The Australian equity market lists under 1,900 companies. The United States lists around 4,000. By market capitalisation, the ASX 200 is an undiversified housing credit system attached to a mining cycle. The Commonwealth Bank alone accounts for over eleven percent of the entire index — every dollar in a broad Australian index fund carries eleven cents of exposure to a single retail bank. BHP and CBA together outweigh every technology, healthcare, and consumer company on the exchange combined.

The $22.7 billion Future Made in Australia program responds to this by funding renewable hydrogen, green metals, and low-carbon fuels. The software companies are not in the program. The pharmaceutical manufacturers are not in the program. The advanced industrial base that would give our sales rep something worth buying on the ASX is not in the program.

Chris Bowen, the Minister for Climate Change and Energy, has described the energy transition underpinning the government’s agenda as “the biggest economic opportunity in our history.” The outcomes are available for inspection. Oceania Glass — Australia’s only architectural glass manufacturer, operating for 169 years — closed in February 2025, citing energy costs. Qenos, the country’s last major plastics producer, closed in 2024 for the same reason. Australia now imports all of its glass and plastics from China. The government’s answer to the industrial decline its own energy policy produced is the selective bailout — $2.4 billion to Whyalla steel the most recent prescription. Other patients didn’t even get a morphine shot.

Households fared no better. Bowen promised in 2022 that power bills would fall by $275 a year by 2025. They are $466 higher. In NSW and Queensland, $1,200 higher. A nation that cannot keep its own lights on is not obviously positioned to manufacture solar panels.

For the bottom 60 percent of Australian households by wealth, directly held shares and bonds account for roughly one percent of assets. This is often described as financial illiteracy. It is more plausibly a rational response to a market offering concentrated exposure to two sectors with returns that have lagged global equities for more than a decade.

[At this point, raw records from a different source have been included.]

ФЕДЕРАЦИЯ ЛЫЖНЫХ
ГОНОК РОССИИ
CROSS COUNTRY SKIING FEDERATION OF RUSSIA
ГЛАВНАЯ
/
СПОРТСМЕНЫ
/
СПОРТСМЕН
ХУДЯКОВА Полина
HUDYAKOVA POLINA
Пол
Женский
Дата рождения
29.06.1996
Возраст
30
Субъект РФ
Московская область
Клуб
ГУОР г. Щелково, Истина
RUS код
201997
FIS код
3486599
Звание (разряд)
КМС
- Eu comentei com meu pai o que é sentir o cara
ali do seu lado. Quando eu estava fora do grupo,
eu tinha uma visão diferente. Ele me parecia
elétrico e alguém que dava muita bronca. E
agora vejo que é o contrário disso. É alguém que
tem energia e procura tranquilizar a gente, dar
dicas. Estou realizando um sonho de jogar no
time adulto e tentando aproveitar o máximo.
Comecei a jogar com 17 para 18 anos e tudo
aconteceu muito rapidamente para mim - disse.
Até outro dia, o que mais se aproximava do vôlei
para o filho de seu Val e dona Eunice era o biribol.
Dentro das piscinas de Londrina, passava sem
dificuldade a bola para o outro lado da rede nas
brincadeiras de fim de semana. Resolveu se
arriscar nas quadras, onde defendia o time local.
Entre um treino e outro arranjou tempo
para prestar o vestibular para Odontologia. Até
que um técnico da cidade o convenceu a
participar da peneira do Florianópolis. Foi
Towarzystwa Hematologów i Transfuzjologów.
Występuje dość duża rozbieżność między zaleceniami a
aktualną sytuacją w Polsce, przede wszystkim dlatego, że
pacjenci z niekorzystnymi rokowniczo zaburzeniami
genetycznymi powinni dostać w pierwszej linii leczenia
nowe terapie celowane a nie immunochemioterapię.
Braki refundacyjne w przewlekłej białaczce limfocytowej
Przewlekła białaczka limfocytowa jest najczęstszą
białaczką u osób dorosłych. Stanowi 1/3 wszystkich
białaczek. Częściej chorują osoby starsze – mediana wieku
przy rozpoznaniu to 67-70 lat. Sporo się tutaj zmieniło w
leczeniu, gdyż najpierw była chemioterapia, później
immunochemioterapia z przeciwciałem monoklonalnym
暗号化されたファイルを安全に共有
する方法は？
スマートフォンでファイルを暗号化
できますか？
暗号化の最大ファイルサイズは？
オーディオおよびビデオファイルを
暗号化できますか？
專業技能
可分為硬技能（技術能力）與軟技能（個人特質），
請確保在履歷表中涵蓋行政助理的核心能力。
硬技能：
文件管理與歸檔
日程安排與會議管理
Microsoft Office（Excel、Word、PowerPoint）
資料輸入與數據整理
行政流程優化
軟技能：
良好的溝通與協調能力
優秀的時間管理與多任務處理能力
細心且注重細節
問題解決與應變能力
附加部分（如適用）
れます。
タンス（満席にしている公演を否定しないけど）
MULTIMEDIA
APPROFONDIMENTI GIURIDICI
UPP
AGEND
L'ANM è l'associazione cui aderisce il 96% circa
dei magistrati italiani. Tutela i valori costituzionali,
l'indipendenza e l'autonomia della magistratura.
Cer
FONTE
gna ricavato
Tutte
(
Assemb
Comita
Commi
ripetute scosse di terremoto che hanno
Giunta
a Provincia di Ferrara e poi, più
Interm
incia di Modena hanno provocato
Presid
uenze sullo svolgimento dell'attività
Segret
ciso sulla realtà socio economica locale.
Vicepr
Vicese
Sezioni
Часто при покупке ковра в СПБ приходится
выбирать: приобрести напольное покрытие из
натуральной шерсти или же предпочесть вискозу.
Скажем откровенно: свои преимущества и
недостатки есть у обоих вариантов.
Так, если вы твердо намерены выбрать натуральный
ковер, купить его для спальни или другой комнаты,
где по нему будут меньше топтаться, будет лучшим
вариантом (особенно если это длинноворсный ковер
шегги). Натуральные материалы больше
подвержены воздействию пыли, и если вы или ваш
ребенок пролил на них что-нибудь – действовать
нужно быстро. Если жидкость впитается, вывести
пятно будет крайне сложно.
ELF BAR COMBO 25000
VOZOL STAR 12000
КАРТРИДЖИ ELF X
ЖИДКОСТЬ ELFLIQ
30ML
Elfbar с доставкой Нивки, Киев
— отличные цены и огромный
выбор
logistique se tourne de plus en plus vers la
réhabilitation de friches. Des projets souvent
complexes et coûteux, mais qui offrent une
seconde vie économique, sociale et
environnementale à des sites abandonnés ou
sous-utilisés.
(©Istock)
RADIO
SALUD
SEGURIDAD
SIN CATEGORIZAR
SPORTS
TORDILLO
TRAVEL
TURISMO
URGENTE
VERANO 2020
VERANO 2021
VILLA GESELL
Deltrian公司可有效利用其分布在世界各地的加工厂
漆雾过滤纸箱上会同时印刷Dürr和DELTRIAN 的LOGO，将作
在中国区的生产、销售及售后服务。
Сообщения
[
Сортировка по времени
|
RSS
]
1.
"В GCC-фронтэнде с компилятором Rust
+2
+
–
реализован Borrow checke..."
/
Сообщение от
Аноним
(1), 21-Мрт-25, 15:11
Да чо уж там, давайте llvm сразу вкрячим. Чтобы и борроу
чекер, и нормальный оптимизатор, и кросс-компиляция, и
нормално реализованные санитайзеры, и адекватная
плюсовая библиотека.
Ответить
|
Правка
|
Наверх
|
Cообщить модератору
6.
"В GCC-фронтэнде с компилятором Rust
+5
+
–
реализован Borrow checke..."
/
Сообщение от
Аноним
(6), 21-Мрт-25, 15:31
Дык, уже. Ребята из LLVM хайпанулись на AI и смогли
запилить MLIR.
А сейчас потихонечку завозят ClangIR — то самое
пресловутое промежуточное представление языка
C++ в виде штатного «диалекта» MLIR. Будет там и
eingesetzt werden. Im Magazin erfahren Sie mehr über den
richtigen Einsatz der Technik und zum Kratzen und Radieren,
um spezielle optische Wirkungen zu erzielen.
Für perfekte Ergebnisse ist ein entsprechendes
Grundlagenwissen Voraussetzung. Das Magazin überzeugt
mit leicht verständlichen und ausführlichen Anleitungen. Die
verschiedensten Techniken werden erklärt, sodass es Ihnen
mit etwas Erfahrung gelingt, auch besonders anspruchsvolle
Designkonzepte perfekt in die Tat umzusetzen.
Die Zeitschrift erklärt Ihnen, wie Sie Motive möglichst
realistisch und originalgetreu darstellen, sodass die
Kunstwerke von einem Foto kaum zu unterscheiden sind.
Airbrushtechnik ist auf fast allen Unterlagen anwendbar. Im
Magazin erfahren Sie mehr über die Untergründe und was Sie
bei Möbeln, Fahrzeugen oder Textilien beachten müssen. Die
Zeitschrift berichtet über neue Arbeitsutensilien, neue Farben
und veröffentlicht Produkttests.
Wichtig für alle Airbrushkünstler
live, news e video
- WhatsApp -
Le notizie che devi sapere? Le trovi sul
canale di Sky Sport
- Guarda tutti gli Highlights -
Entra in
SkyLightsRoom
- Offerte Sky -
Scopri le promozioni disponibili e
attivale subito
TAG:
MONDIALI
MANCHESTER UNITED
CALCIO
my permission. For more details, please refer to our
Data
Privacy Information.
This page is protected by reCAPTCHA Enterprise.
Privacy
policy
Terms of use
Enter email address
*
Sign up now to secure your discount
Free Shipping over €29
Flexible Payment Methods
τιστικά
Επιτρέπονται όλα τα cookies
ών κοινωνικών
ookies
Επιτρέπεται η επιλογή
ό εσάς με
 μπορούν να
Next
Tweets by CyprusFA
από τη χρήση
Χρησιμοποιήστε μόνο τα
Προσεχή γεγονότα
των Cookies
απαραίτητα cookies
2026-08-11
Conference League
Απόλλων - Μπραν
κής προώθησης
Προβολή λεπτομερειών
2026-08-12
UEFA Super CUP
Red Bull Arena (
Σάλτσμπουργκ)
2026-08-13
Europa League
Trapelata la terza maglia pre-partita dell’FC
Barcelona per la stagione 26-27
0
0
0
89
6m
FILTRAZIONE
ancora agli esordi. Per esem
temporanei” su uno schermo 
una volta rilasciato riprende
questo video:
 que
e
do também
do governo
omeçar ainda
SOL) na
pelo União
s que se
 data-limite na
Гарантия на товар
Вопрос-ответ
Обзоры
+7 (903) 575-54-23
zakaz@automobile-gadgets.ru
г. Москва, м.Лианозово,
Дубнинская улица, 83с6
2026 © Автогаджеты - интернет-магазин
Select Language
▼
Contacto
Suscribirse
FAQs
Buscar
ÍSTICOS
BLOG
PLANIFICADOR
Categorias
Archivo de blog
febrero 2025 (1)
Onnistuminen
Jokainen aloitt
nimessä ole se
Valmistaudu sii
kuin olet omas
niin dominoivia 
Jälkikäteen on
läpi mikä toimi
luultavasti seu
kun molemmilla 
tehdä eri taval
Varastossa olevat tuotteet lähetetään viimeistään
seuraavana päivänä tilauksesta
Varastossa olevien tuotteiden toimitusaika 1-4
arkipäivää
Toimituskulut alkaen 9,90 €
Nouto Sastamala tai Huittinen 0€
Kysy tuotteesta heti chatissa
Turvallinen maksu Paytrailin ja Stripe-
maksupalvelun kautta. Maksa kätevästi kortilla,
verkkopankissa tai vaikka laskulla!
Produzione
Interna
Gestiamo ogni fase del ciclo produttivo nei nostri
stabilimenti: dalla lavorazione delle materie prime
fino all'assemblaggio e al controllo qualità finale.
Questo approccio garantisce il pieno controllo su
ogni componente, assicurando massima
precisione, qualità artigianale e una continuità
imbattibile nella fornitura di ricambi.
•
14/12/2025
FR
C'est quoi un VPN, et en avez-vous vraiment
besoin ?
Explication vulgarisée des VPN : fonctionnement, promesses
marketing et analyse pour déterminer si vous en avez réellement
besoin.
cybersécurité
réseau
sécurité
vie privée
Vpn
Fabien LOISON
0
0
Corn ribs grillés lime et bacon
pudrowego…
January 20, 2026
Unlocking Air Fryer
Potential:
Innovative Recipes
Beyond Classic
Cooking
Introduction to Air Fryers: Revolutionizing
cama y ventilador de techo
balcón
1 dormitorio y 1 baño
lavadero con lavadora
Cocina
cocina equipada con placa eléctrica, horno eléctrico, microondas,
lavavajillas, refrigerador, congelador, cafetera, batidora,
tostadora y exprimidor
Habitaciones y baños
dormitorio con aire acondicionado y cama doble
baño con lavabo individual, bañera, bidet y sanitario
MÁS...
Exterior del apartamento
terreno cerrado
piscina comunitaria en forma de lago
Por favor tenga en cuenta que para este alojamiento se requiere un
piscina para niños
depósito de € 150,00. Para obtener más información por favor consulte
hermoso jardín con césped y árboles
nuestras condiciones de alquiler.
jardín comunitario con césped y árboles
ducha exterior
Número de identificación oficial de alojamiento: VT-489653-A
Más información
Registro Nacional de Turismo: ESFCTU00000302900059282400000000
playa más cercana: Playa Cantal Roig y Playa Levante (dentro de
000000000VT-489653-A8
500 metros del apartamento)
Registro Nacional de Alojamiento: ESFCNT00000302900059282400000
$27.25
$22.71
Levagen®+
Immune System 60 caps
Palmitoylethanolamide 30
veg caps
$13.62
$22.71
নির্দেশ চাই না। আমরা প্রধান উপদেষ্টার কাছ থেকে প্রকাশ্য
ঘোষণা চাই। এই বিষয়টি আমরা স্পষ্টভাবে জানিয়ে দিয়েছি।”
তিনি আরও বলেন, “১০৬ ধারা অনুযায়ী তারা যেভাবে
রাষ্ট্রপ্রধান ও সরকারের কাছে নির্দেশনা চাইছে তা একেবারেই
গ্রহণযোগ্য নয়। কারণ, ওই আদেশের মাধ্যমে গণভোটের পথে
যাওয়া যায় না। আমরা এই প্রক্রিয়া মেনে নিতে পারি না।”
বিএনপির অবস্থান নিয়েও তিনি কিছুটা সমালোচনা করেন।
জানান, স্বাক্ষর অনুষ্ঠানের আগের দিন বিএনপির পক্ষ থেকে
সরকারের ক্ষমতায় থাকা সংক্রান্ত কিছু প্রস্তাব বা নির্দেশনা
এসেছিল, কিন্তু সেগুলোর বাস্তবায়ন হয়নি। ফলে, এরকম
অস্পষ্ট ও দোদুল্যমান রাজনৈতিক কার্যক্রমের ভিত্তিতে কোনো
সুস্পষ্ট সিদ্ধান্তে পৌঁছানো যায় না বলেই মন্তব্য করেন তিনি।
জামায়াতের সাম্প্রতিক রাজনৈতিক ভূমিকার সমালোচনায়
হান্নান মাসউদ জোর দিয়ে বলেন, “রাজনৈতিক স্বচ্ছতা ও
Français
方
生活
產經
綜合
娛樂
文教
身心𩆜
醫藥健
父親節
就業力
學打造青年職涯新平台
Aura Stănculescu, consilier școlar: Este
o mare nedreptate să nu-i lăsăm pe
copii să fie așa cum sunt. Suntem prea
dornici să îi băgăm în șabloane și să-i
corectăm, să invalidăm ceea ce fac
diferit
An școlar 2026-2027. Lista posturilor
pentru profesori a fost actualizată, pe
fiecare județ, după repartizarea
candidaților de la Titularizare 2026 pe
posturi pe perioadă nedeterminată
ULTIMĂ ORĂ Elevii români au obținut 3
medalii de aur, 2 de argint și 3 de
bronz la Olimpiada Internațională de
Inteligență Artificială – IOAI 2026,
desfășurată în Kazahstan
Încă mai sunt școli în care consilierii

Between 55 and 70 percent of Australian household wealth sits in residential property. The American share is around 28 percent. The housing debate treats this as a tax problem. It is a sophistication problem. Capital does not flow toward complexity that doesn’t exist. It flows toward the best available option, and in Australia that option has been, for decades, a house.

The sales rep from Toowoomba has done the arithmetic. The ASX offers her CBA at eleven percent of everything, a mining sector tied to steel demand in the country that now represents the greatest strategic threat Australia has faced since the Second World War, and the promise of green hydrogen sometime after 2030. The decision is easy — the mortgage broker gets an email.